Solvay reported on its lab-scale development of formulations based on HFC-365mfc and blends. A key drawback of HFC-365mfc is its low solubility in standard polyols, compared with HCFC-141b. Trials with a non-flammable blend of 93% HFC-365mfc and 7% HFC-134a showed it can be used in applications ranging from discontinuous panel production to spray foams without major problems, once the polyol systems have been optimized for solubility of 365mfc. In addition, field trials showed that the losses of HFC-134a during foam production are very limited, even in spray foam.
Trials with a blend of HFC-365mfc and n-pentane in industrial PIR laminate foaming plants showed that it can achieve better insulation value than foams with hydrocarbons.

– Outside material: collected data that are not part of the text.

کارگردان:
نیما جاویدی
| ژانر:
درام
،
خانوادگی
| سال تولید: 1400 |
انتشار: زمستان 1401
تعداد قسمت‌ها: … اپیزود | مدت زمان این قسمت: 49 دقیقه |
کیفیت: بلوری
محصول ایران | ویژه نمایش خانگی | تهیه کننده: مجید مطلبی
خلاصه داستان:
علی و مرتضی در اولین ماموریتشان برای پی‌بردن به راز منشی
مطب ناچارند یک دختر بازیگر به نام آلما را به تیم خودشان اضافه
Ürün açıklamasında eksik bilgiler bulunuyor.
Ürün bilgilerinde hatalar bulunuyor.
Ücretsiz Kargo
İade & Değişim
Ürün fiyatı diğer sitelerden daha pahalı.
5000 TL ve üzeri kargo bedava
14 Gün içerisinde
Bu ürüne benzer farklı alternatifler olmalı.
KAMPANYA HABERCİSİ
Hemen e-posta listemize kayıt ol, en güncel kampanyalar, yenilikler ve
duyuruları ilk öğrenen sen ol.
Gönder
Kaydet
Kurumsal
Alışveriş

At the meeting, there were several papers on flexible-foam developments for car seats and mats for sound insulation. The issue of foams' contribution to VOCs and windshield fogging was addressed in two reports.

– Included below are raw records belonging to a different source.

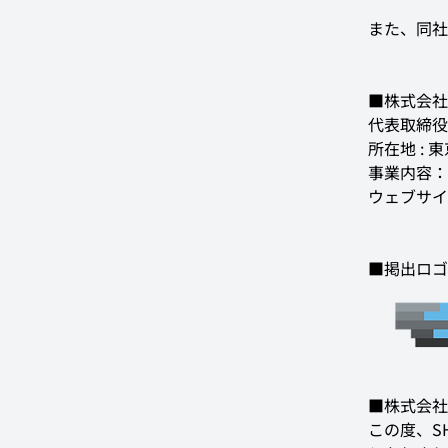
また、同社
代表取締役
所在地 : 
事業内容：
ウェブサイ
■掲出ロゴ
■株式会社
この度、S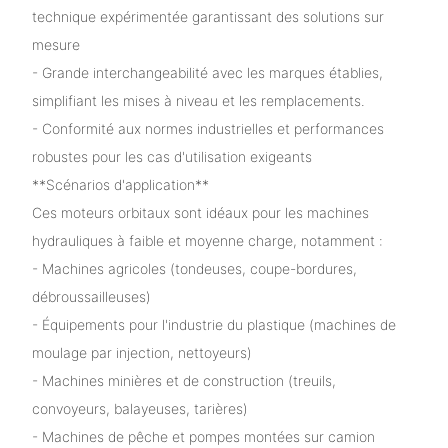
technique expérimentée garantissant des solutions sur
mesure
- Grande interchangeabilité avec les marques établies,
simplifiant les mises à niveau et les remplacements.
- Conformité aux normes industrielles et performances
robustes pour les cas d'utilisation exigeants
**Scénarios d'application**
Ces moteurs orbitaux sont idéaux pour les machines
hydrauliques à faible et moyenne charge, notamment :
- Machines agricoles (tondeuses, coupe-bordures,
débroussailleuses)
- Équipements pour l'industrie du plastique (machines de
moulage par injection, nettoyeurs)
- Machines minières et de construction (treuils,
convoyeurs, balayeuses, tarières)
- Machines de pêche et pompes montées sur camion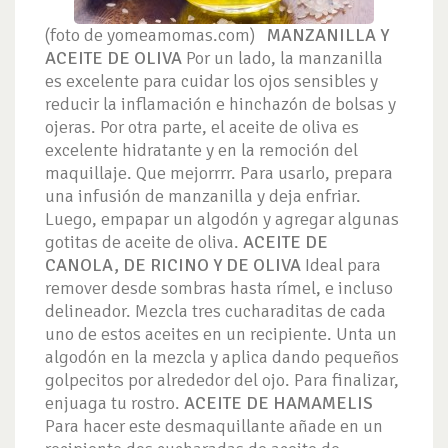
(foto de yomeamomas.com)
MANZANILLA Y
ACEITE DE OLIVA
Por un lado, la manzanilla
es excelente para cuidar los ojos sensibles y
reducir la inflamación e hinchazón de bolsas y
ojeras. Por otra parte, el aceite de oliva es
excelente hidratante y en la remoción del
maquillaje. Que mejorrrr. Para usarlo, prepara
una infusión de manzanilla y deja enfriar.
Luego, empapar un algodón y agregar algunas
gotitas de aceite de oliva.
ACEITE DE
CANOLA, DE RICINO Y DE OLIVA
Ideal para
remover desde sombras hasta rímel, e incluso
delineador. Mezcla tres cucharaditas de cada
uno de estos aceites en un recipiente. Unta un
algodón en la mezcla y aplica dando pequeños
golpecitos por alrededor del ojo. Para finalizar,
enjuaga tu rostro.
ACEITE DE HAMAMELIS
Para hacer este desmaquillante añade en un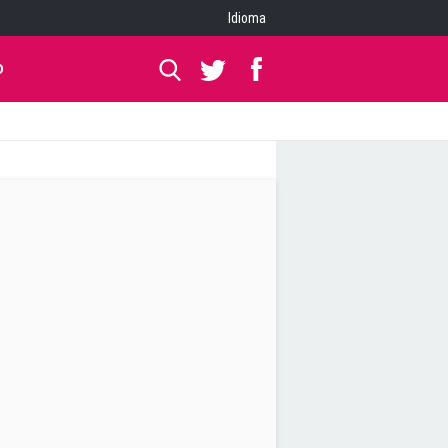
Idioma
O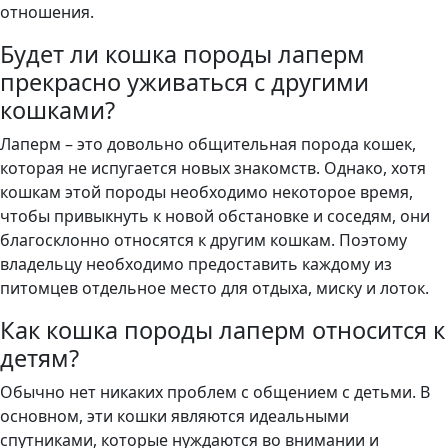
отношения.
Будет ли кошка породы лаперм
прекрасно уживаться с другими
кошками?
Лаперм – это довольно общительная порода кошек,
которая не испугается новых знакомств. Однако, хотя
кошкам этой породы необходимо некоторое время,
чтобы привыкнуть к новой обстановке и соседям, они
благосклонно относятся к другим кошкам. Поэтому
владельцу необходимо предоставить каждому из
питомцев отдельное место для отдыха, миску и лоток.
Как кошка породы лаперм относится к
детям?
Обычно нет никаких проблем с общением с детьми. В
основном, эти кошки являются идеальными
спутниками, которые нуждаются во внимании и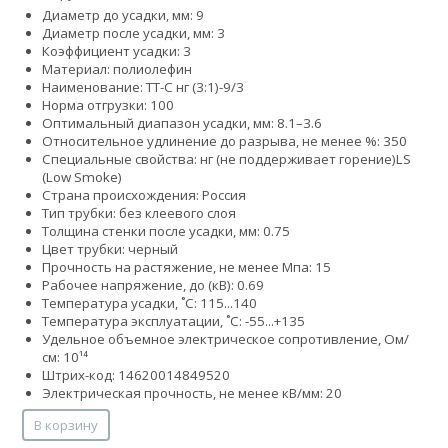
Диаметр до усадки, мм: 9
Диаметр после усадки, мм: 3
Коэффициент усадки: 3
Материал: полиолефин
Наименование: ТТ-С нг (3:1)-9/3
Норма отгрузки: 100
Оптимальный диапазон усадки, мм: 8.1–3.6
Относительное удлинение до разрыва, не менее %: 350
Специальные свойства:
нг (не поддерживает горение)
LS
(Low Smoke)
Страна происхождения: Россия
Тип трубки: без клеевого слоя
Толщина стенки после усадки, мм: 0.75
Цвет трубки: черный
Прочность на растяжение, не менее Мпа: 15
Рабочее напряжение, до (кВ): 0.69
Температура усадки, ˚С: 115...140
Температура эксплуатации, ˚С: -55...+135
Удельное объемное электрическое сопротивление, Ом/
см: 10¹⁴
Штрих-код: 14620014849520
Электрическая прочность, не менее кВ/мм: 20
В корзину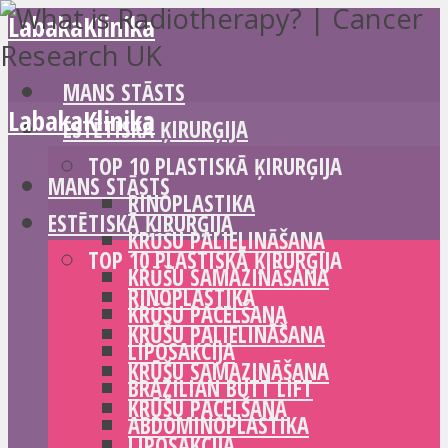
LabakaKlinika
MANS STĀSTS
LabakaKlinika
ESTĒTISKĀ ĶIRURĢIJA
TOP 10 PLASTISKĀ ĶIRURĢIJA
MANS STĀSTS
RINOPLASTIKA
ESTĒTISKĀ ĶIRURĢIJA
KRŪŠU PALIELINĀŠANA
TOP 10 PLASTISKĀ ĶIRURĢIJA
KRŪŠU SAMAZINĀŠANA
RINOPLASTIKA
KRŪŠU PACELŠANA
KRŪŠU PALIELINĀŠANA
LIPOSAKCIJA
KRŪŠU SAMAZINĀŠANA
BRAZILIAN BUTT LIFT
KRŪŠU PACELŠANA
ABDOMINOPLASTIKA
LIPOSAKCIJA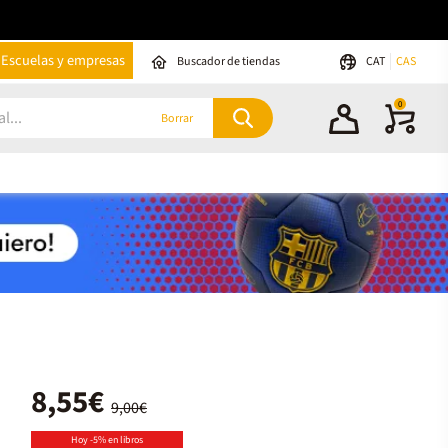
Escuelas y empresas
Buscador de tiendas
CAT
CAS
0
Borrar
8,55€
9,00€
Hoy -5% en libros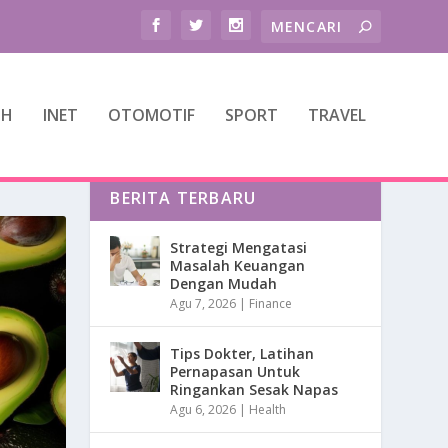
TH
INET
OTOMOTIF
SPORT
TRAVEL
BERITA TERBARU
Strategi Mengatasi
Masalah Keuangan
Dengan Mudah
Agu 7, 2026
|
Finance
Tips Dokter, Latihan
Pernapasan Untuk
Ringankan Sesak Napas
Agu 6, 2026
|
Health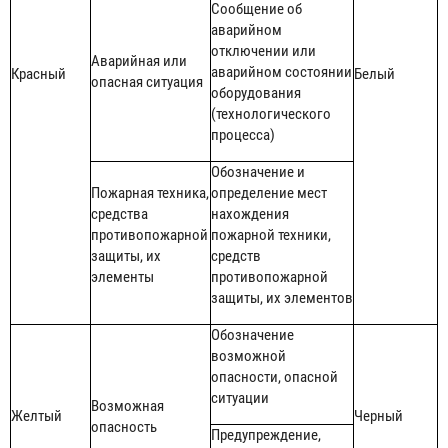
Сообщение об
аварийном
отключении или
Аварийная или
аварийном состоянии
Красный
Белый
опасная ситуация
оборудования
(технологического
процесса)
Обозначение и
Пожарная техника,
определение мест
средства
нахождения
противопожарной
пожарной техники,
защиты, их
средств
элементы
противопожарной
защиты, их элементов
Обозначение
возможной
опасности, опасной
ситуации
Возможная
Желтый
Черный
опасность
Предупреждение,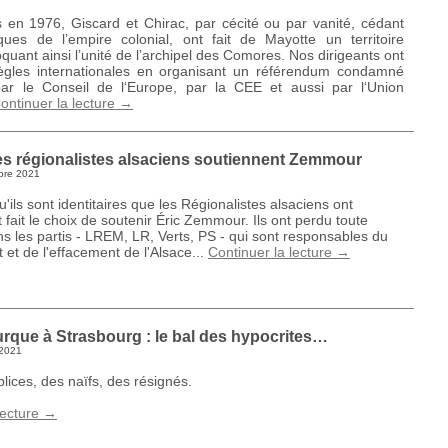
 en 1976, Giscard et Chirac, par cécité ou par vanité, cédant
ques de l’empire colonial, ont fait de Mayotte un territoire
loquant ainsi l’unité de l’archipel des Comores. Nos dirigeants ont
ègles internationales en organisant un référendum condamné
ar le Conseil de l‘Europe, par la CEE et aussi par l‘Union
ontinuer la lecture
→
es régionalistes alsaciens soutiennent Zemmour
bre 2021
u'ils sont identitaires que les Régionalistes alsaciens ont
 fait le choix de soutenir Éric Zemmour. Ils ont perdu toute
s les partis - LREM, LR, Verts, PS - qui sont responsables du
et de l'effacement de l'Alsace...
Continuer la lecture
→
rque à Strasbourg : le bal des hypocrites…
 2021
plices, des naïfs, des résignés.
lecture
→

Air Products & Chemicals unveiled a family of proprietary, non-fugitive, cell-opening blowing catalysts. These experimental catalysts chemically bind to the foam matrix, rendering them incapable of migrating afterward. As a result, the new catalysts are said to provide significant improvements in fogging and vinyl staining. They are also said to provide good physical properties (dimensional stability, airflow, compression set, and crushability) equal to or better than industry standards.

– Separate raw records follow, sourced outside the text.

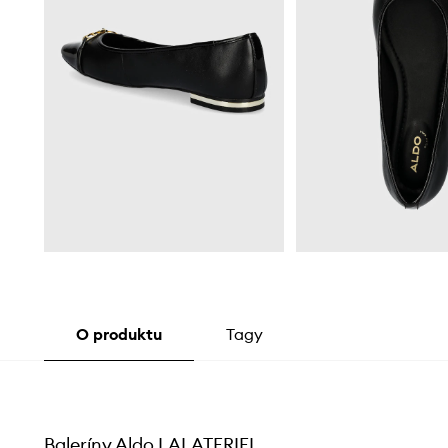
O produktu
Tagy
Baleríny Aldo LALATERIEL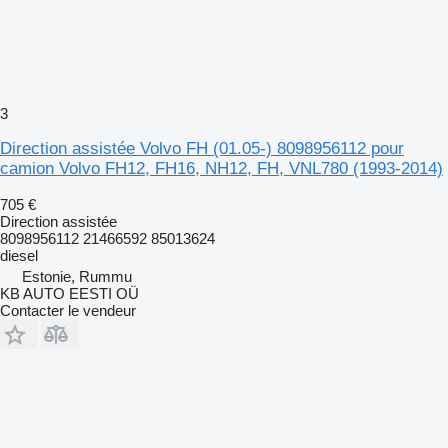
3
Direction assistée Volvo FH (01.05-) 8098956112 pour
camion Volvo FH12, FH16, NH12, FH, VNL780 (1993-2014)
705 €
Direction assistée
8098956112 21466592 85013624
diesel
Estonie, Rummu
KB AUTO EESTI OÜ
Contacter le vendeur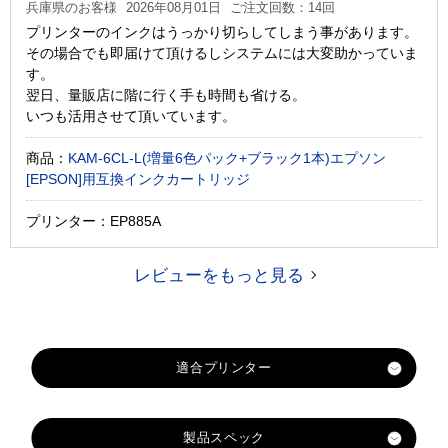
兵庫県のお客様
2026年08月01日
ご注文回数：14回
プリンターのインクはうっかり切らしてしまう事があります。
その場合でも即届けて頂けるしシステムには大変助かっていま
す。
翌日、量販店に階に行く手も時間も省ける。
いつも活用させて頂いています。
商品：
KAM-6CL-L(増量6色パック+ブラック1本)エプソン
[EPSON]用互換インクカートリッジ
プリンター：EP885A
レビューをもっと見る
製品スペック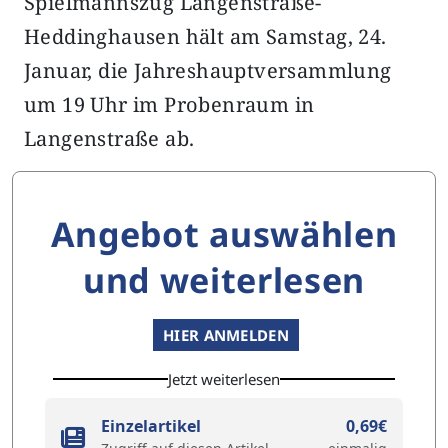
Spielmannszug Langenstraße-
Heddinghausen hält am Samstag, 24.
Januar, die Jahreshauptversammlung
um 19 Uhr im Probenraum in
Langenstraße ab.
Angebot auswählen
und weiterlesen
HIER ANMELDEN
Jetzt weiterlesen
Einzelartikel
0,69€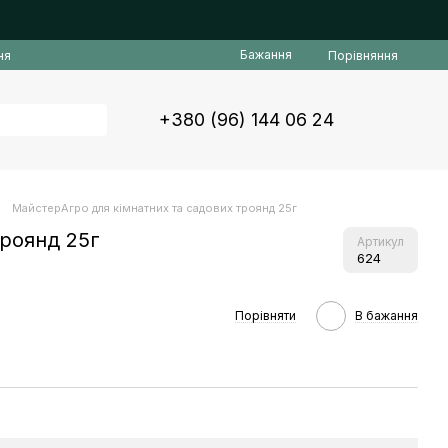
Бажання
Порівняння
ня
+380 (96) 144 06 24
МайстерАгро для кімнатних та садових троянд 25г
троянд 25г
Артикул
624
Порівняти
В бажання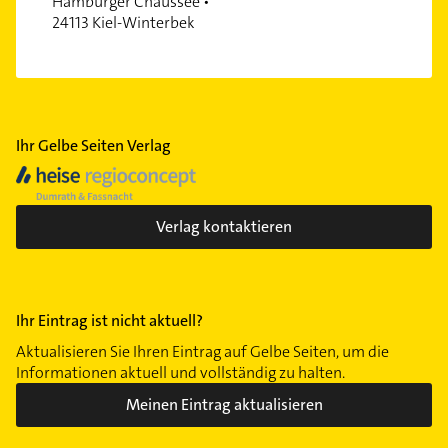
Hamburger Chaussee •
24113 Kiel-Winterbek
Ihr Gelbe Seiten Verlag
Verlag kontaktieren
Ihr Eintrag ist nicht aktuell?
Aktualisieren Sie Ihren Eintrag auf Gelbe Seiten, um die
Informationen aktuell und vollständig zu halten.
Meinen Eintrag aktualisieren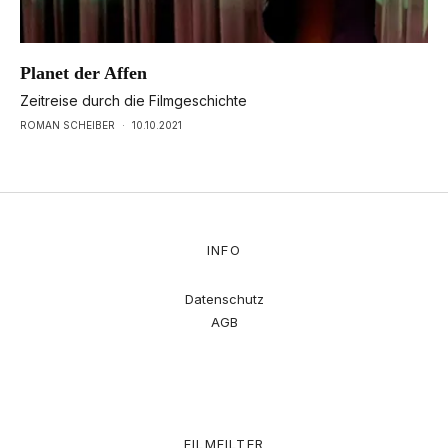
Planet der Affen
Zeitreise durch die Filmgeschichte
ROMAN SCHEIBER
·
10.10.2021
INFO
Datenschutz
AGB
FILMFILTER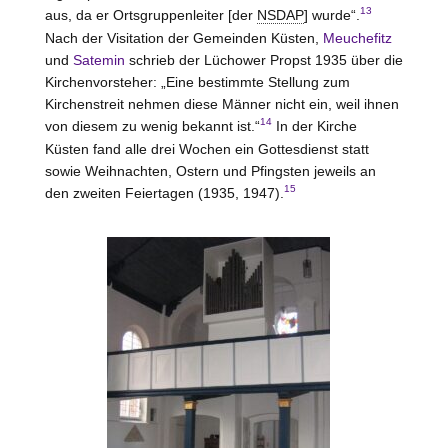
13
aus, da er Ortsgruppenleiter [der
NSDAP
] wurde“.
Nach der Visitation der Gemeinden Küsten,
Meuchefitz
und
Satemin
schrieb der Lüchower Propst 1935 über die
Kirchenvorsteher: „Eine bestimmte Stellung zum
Kirchenstreit nehmen diese Männer nicht ein, weil ihnen
14
von diesem zu wenig bekannt ist.“
In der Kirche
Küsten fand alle drei Wochen ein Gottesdienst statt
sowie Weihnachten, Ostern und Pfingsten jeweils an
15
den zweiten Feiertagen (1935, 1947).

Goldschmidt AG reported on three new low-fogging (LF) silicone surfactants--Tegostab B 4113 LF, 8715 LF, and 8729 LF--designed to replace currently used products without sacrificing performance in foams based on MDI, TDI, and blends. The new LF products were shown to perform as well as established surfactants in terms of foam structure, density, and other physical properties.
Bayer reported on a cold-cure, low-density, MDI-based flexible-foam technology for automotive seating that boasts excellent elongation and tear properties, along with good humid-aged and wet-set performance. The secret is said to be a careful balance of polyol functionality and isocyanate composition and functionality at the elevated water level necessary to reach the lower densities. Core densities below 2.5 pcf can be achieved while maintaining good foam performance, Bayer says. In addition to molded seating, the technology is suitable for foam-in-cover seating, headrests, and sound-deadening carpet underlay.
Shell unveiled Caradol MD32-04, a new "BHT-lean" polymer polyol that is said to produce intermediate-hardness, high-resilience, TDI-based foams for auto seating. It reportedly also exhibits a wide processing latitude. This new type of polymer polyol, made with Shell's POSTech technology, contains stably dispersed polystyrene particles. Mechanical properties of foams made with the new polyol include superior tear strengths, leading to shorter demold times, as well as excellent foam durability, which enhances both static and dynamic seating comfort.